The celebration of legends takes various forms. The essence, however, appertains to entrenching positive history in a defined reward, a recognition of an accomplishment, an identity, a lasting cultural imprint, etc. However, modes of reward come in diverse ways and cultural activities. 

Documenting the Living Legend by the Living Icon Foundation (LIF), over the years, defines a unique dimension as a cultural activity of note. Despite the earlier definition of the word legend, it has an overall jaunty connotation. Hence, in the engagements by LIF, an adjudged legendary personality acquires flesh in an organised activity involving posing and modelling or presentness. A seeming demystification of the legend takes centre stage here. A corporeal encounter ensures that an appreciation of adjudged legendary personalities remains profound. The Apostle Thomas Dydimus’s legacy evokes thoughtful inspiration where presence coheres with the ideal.

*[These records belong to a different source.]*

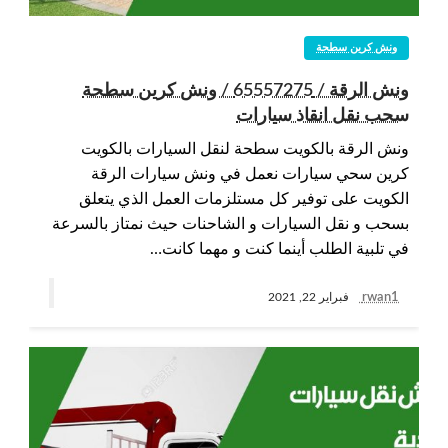
ونش كرين سطحة
ونش الرقة / 65557275 / ونش كرين سطحة
سحب نقل انقاذ سيارات
ونش الرقة بالكويت سطحة لنقل السيارات بالكويت
كرين سحي سيارات نعمل في ونش سيارات الرقة
الكويت على توفير كل مستلزمات العمل الذي يتعلق
بسحب و نقل السيارات و الشاحنات حيث نمتاز بالسرعة
في تلبية الطلب أينما كنت و مهما كانت…
rwan1
فبراير 22, 2021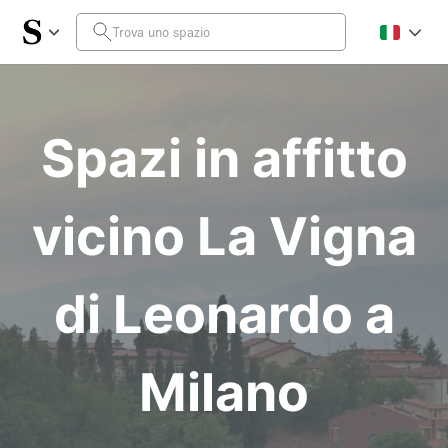
Spazi in affitto
vicino La Vigna
di Leonardo a
Milano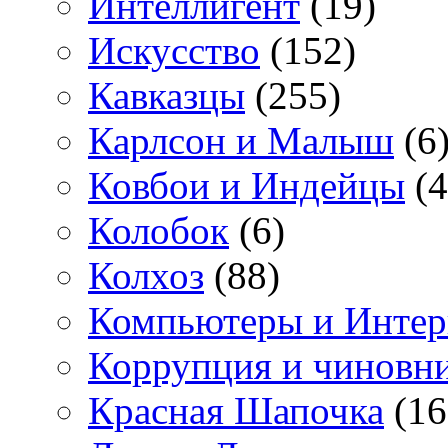
Интеллигент
(19)
Искусство
(152)
Кавказцы
(255)
Карлсон и Малыш
(6
Ковбои и Индейцы
(4
Колобок
(6)
Колхоз
(88)
Компьютеры и Интер
Коррупция и чиновн
Красная Шапочка
(16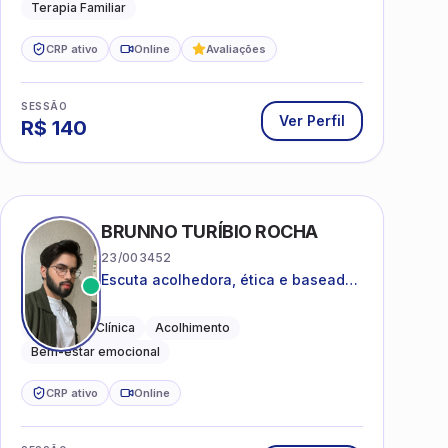
Terapia Familiar
CRP ativo
Online
Avaliações
SESSÃO
Ver Perfil
R$
140
BRUNNO TURÍBIO ROCHA
23/003452
Escuta acolhedora, ética e baseada
em evidências
Psicologia Clínica
Acolhimento
Bem-estar emocional
CRP ativo
Online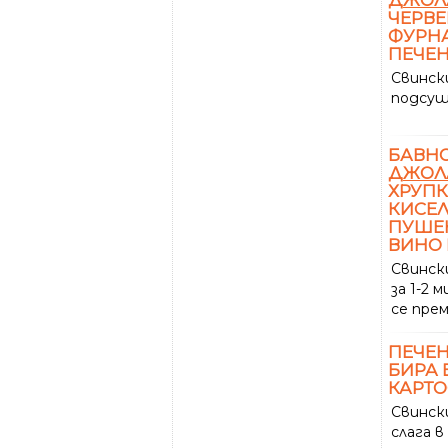
ЧЕРВЕ
ФУРНА
ПЕЧЕН
Свинс
подсуш
БАВНО
ДЖОЛ
ХРУПК
КИСЕЛ
ПУШЕН
ВИНО 
Свинс
за 1-2
се пре
ПЕЧЕ
БИРА 
КАРТО
Свинс
слага 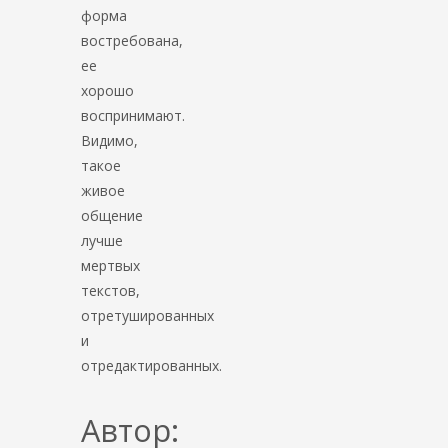
форма
востребована,
ее
хорошо
воспринимают.
Видимо,
такое
живое
общение
лучше
мертвых
текстов,
отретушированных
и
отредактированных.
Автор: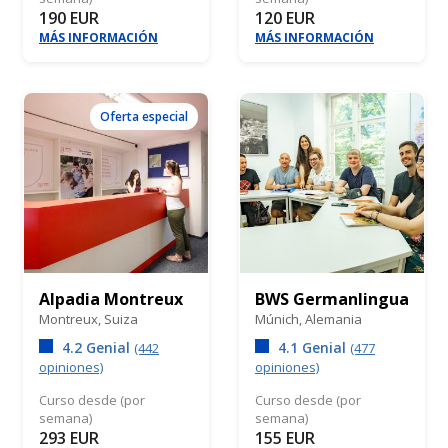
190 EUR
120 EUR
MÁS INFORMACIÓN
MÁS INFORMACIÓN
Oferta especial
Alpadia Montreux
BWS Germanlingua
Montreux,
Suiza
Múnich,
Alemania
4.2 Genial
4.1 Genial
(442
(477
opiniones)
opiniones)
Curso desde (por
Curso desde (por
semana)
semana)
293 EUR
155 EUR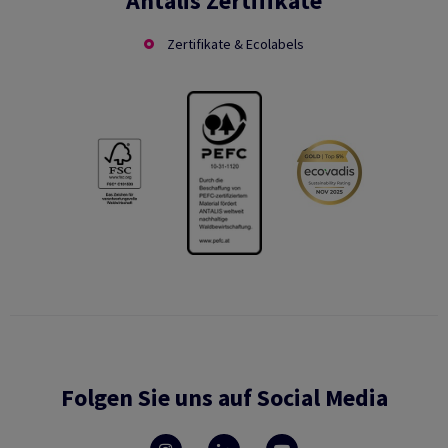
Antalis Zertifikate
Zertifikate & Ecolabels
Folgen Sie uns auf Social Media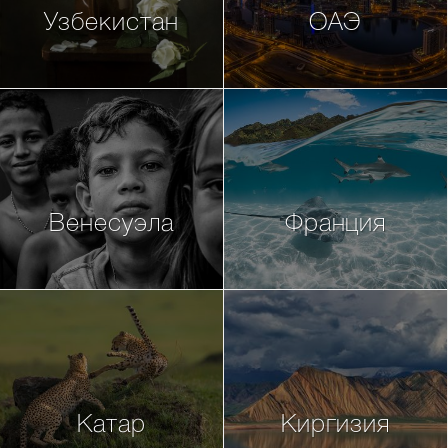
Узбекистан
ОАЭ
Венесуэла
Франция
Катар
Киргизия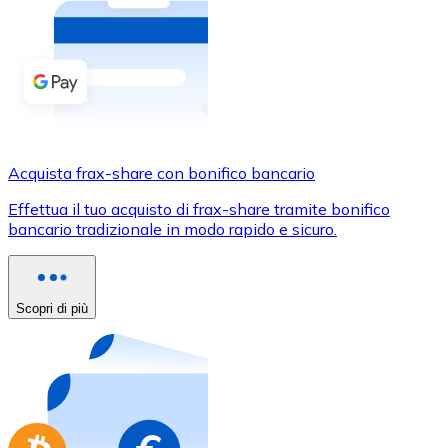
Acquista criptovalute in contanti e altri mezzi di pagam
Acquista con contanti
Bonifico SEPA
Aggiungi fondi al tuo conto Bitnovo o fai acquisti dirett
Acquista con bonifico bancario
Acquista frax-share con bonifico bancario
Carta di credito / debito
Effettua il tuo acquisto di frax-share tramite bonifico
Usa le carte Visa e Mastercard per acquistare criptovalut
bancario tradizionale in modo rapido e sicuro.
Acquista con carta
Negozio - Carte regalo
Scopri di più
Nuovo
Acquista gift card dei tuoi marchi preferiti con criptoval
Vai al negozio di carte regalo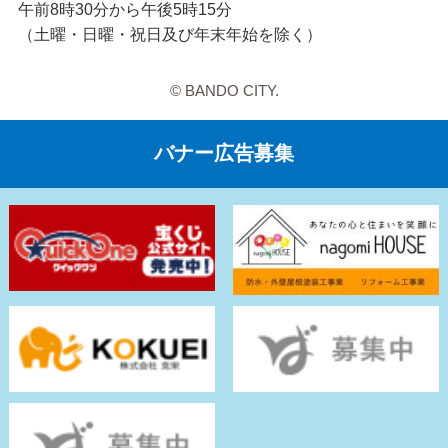
午前8時30分から午後5時15分
（土曜・日曜・祝日及び年末年始を除く）
© BANDO CITY.
バナー広告募集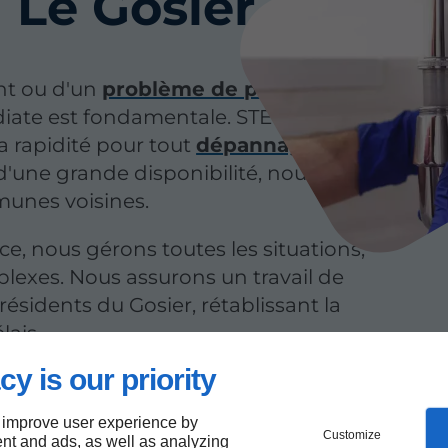
 Le Gosier
nt ou d'un
problème de pression
diate est fondamentale. STEN'ART
 rapidité pour tout
dépannage
sur la
 d'une grande disponibilité, nous nous
munes voisines.
e, nous gérons toutes les situations,
lexes. Nous assurons un travail de
résidents du Gosier, rétablissant la
lais.
cy is our priority
ge plomberie offre une réactivité
ces au Gosier.
 improve user experience by
Customize
nt and ads, as well as analyzing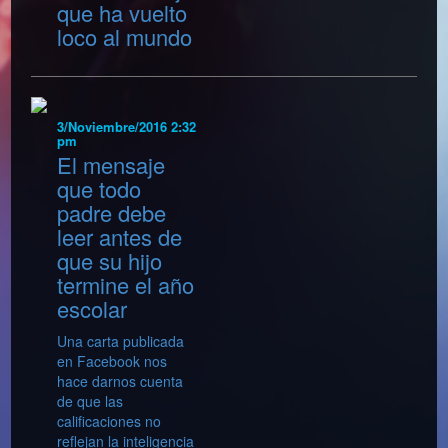
que ha vuelto
loco al mundo
3/Noviembre/2016 2:32
pm
El mensaje
que todo
padre debe
leer antes de
que su hijo
termine el año
escolar
Una carta publicada
en Facebook nos
hace darnos cuenta
de que las
calificaciones no
reflejan la inteligencia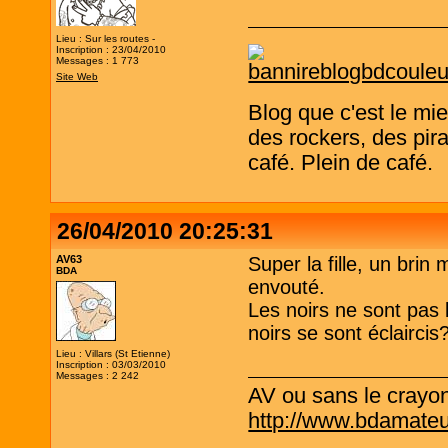
Lieu : Sur les routes -
Inscription : 23/04/2010
Messages : 1 773
Site Web
Blog que c'est le mi
des rockers, des pira
café. Plein de café.
26/04/2010 20:25:31
AV63
Super la fille, un brin 
BDA
envouté.
Les noirs ne sont pas
noirs se sont éclaircis
Lieu : Villars (St Etienne)
Inscription : 03/03/2010
Messages : 2 242
AV ou sans le crayo
http://www.bdamateu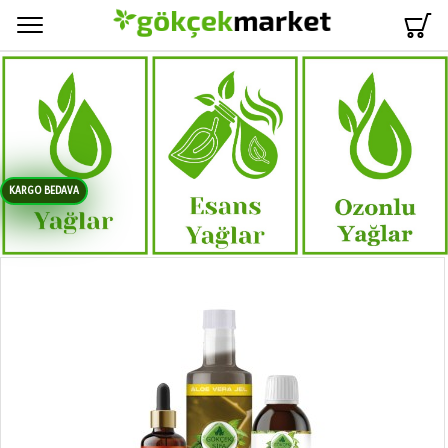
Menü
KARGO BEDAVA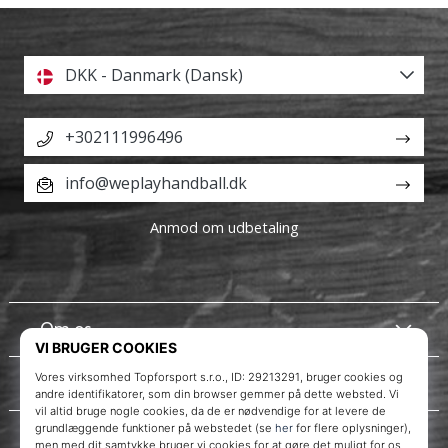
DKK - Danmark (Dansk)
+302111996496
info@weplayhandball.dk
Anmod om udbetaling
Om os
Kundeservice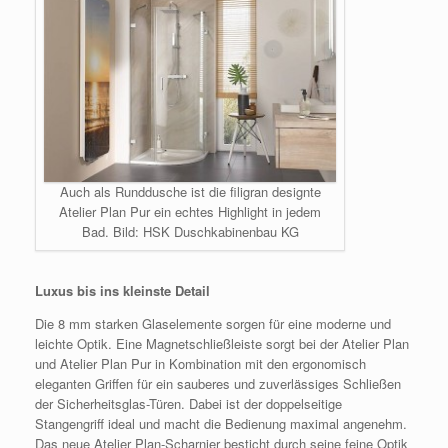
Auch als Runddusche ist die filigran designte
Atelier Plan Pur ein echtes Highlight in jedem
Bad. Bild: HSK Duschkabinenbau KG
Luxus bis ins kleinste Detail
Die 8 mm starken Glaselemente sorgen für eine moderne und
leichte Optik. Eine Magnetschließleiste sorgt bei der Atelier Plan
und Atelier Plan Pur in Kombination mit den ergonomisch
eleganten Griffen für ein sauberes und zuverlässiges Schließen
der Sicherheitsglas-Türen. Dabei ist der doppelseitige
Stangengriff ideal und macht die Bedienung maximal angenehm.
Das neue Atelier Plan-Scharnier besticht durch seine feine Optik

Placing a face on a legend strengthens the obscure values we often nurse or imagine.

The LIF honours its chosen legends for an occasion by inviting some draughts persons and other artists adept at other mediums in its agendas. A chosen icon poses for rendition in any convenient medium by artists. Sessions with the icon involve making sketches from his poses. Ordinarily, it would appear a commonplace activity. Conceptual/notional complexities trail procedures that lead to a finished artwork. Narrating such depths of engagement by the artist constitutes another subject. 

Moreover, portraiture comes as an intriguing dimension of the artist’s work. Portraiture is the window to the individual seen in the clusters in the face. The eye finds its location in the face. The Egyptian Philosopher Plotinus (204/5-270 AD) considers the eye sunlike hence a window to the soul and the source of apparent radiant energy that enlivens our being. Life gains form and identity with the face. 

The art of portraiture has, over the years, gained notoriety for exactness and inexactness. When Michelangelo Buonarotti (1475-1564 AD) made a sculptural portrait of Lorenzo de Medici – a Medici family patriarch- and delivered an inexact representation of his subject, he received a subtle reminder about his deviation from a general resemblance. His response? “In a few years hence who would remember his looks,” he queried. The flip to the Michelangelo narrative comes from the Baroque artist Rembrandt Van Rijn (1606-1669 AD), whose portraits captured inner emotions that were beyond mere facades. That gift earned him great disrepute as a portrait artist. Therefore, accessing a subject’s persona from an artist’s perspective presents many complexities. However, some artists in history have proven their dexterity as portrait artists. Engaging their self-portraits times without numbers accounted for their secrets. Such artists include, but not limited to Leonardo da Vinci (1452-1519), Albrecht Durer (1471-1528), Rembrandt Van Rijn, Aina Onabolu (1882-1963), and Ibe Ananaba.

In this ninth episode, the LIF presents Dr. Biodun Shobanjo. The usual fun comes with it in all flurries. Anticipating the outcome in this edition, let us remember Paul Cezanne’s famous quote: “I have not tried to reproduce nature; I have represented it.” He continues, “If I were called upon briefly to define the word art, I should call it the reproduction of what the senses perceive in nature, seen through the veil of the soul” (my emphasis) (www.brainyquote.com).

Therefore, our engagements bear a load of complexities, yet with simple outcomes. Our results, in anticipation, underlie history’s essence – to add to what the past becomes as history and memory. As an artistic activity, we will etch our subject in indelible materials and mediums, standing for the genie for which worthy characters have won our admiration and engagements/endeavours every so often while creating culture.

Frank A. O. Ugiomoh, Professor of history of art and theory and Omooba Adedoyin Yemisi Shyllon Professor of Fine Art and Design, University of Port Harcourt wrote 'Legends, Legacies and histories' as Forward for the 9th Living Icon series, held on June 19, 2022, at Didi Museum, Victoria Island, Lagos.